**EXERCISE INSTRUCTIONS**
Transcribe the records that follow exactly. Skip the pictures.

Stored entries
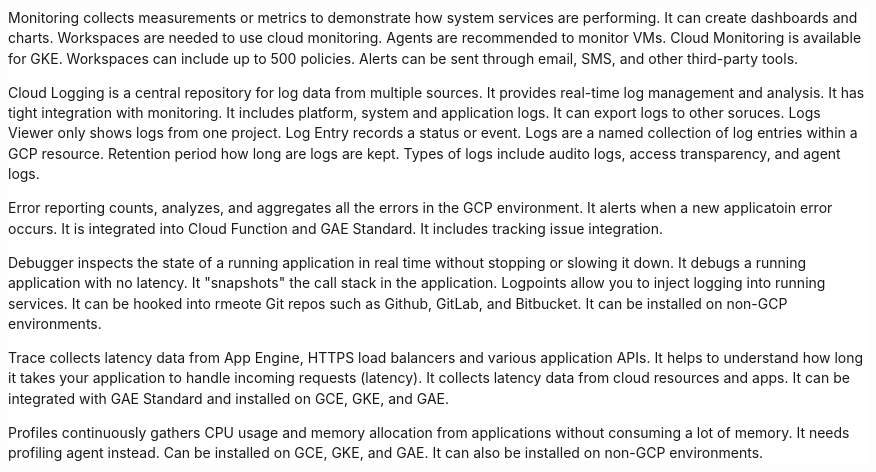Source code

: Monitoring collects measurements or metrics to demonstrate how system services are performing. It can create dashboards and charts. Workspaces are needed to use cloud monitoring. Agents are recommended to monitor VMs. Cloud Monitoring is available for GKE. Workspaces can include up to 500 policies. Alerts can be sent through email, SMS, and other third-party tools.

Cloud Logging is a central repository for log data from multiple sources. It provides real-time log management and analysis. It has tight integration with monitoring. It includes platform, system and application logs. It can export logs to other soruces. Logs Viewer only shows logs from one project. Log Entry records a status or event. Logs are a named collection of log entries within a GCP resource. Retention period how long are logs are kept. Types of logs include audito logs, access transparency, and agent logs.

Error reporting counts, analyzes, and aggregates all the errors in the GCP environment. It alerts when a new applicatoin error occurs. It is integrated into Cloud Function and GAE Standard. It includes tracking issue integration.

Debugger inspects the state of a running application in real time without stopping or slowing it down. It debugs a running application with no latency. It "snapshots" the call stack in the application. Logpoints allow you to inject logging into running services. It can be hooked into rmeote Git repos such as Github, GitLab, and Bitbucket. It can be installed on non-GCP environments.

Trace collects latency data from App Engine, HTTPS load balancers and various application APIs. It helps to understand how long it takes your application to handle incoming requests (latency). It collects latency data from cloud resources and apps. It can be integrated with GAE Standard and installed on GCE, GKE, and GAE.

Profiles continuously gathers CPU usage and memory allocation from applications without consuming a lot of memory. It needs profiling agent instead. Can be installed on GCE, GKE, and GAE. It can also be installed on non-GCP environments.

**ANSWER BOX**
Source code

: Monitoring collects measurements or metrics to demonstrate how system services are performing. It can create dashboards and charts. Workspaces are needed to use cloud monitoring. Agents are recommended to monitor VMs. Cloud Monitoring is available for GKE. Workspaces can include up to 500 policies. Alerts can be sent through email, SMS, and other third-party tools.

Cloud Logging is a central repository for log data from multiple sources. It provides real-time log management and analysis. It has tight integration with monitoring. It includes platform, system and application logs. It can export logs to other soruces. Logs Viewer only shows logs from one project. Log Entry records a status or event. Logs are a named collection of log entries within a GCP resource. Retention period how long are logs are kept. Types of logs include audito logs, access transparency, and agent logs.

Error reporting counts, analyzes, and aggregates all the errors in the GCP environment. It alerts when a new applicatoin error occurs. It is integrated into Cloud Function and GAE Standard. It includes tracking issue integration.

Debugger inspects the state of a running application in real time without stopping or slowing it down. It debugs a running application with no latency. It "snapshots" the call stack in the application. Logpoints allow you to inject logging into running services. It can be hooked into rmeote Git repos such as Github, GitLab, and Bitbucket. It can be installed on non-GCP environments.

Trace collects latency data from App Engine, HTTPS load balancers and various application APIs. It helps to understand how long it takes your application to handle incoming requests (latency). It collects latency data from cloud resources and apps. It can be integrated with GAE Standard and installed on GCE, GKE, and GAE.

Profiles continuously gathers CPU usage and memory allocation from applications without consuming a lot of memory. It needs profiling agent instead. Can be installed on GCE, GKE, and GAE. It can also be installed on non-GCP environments.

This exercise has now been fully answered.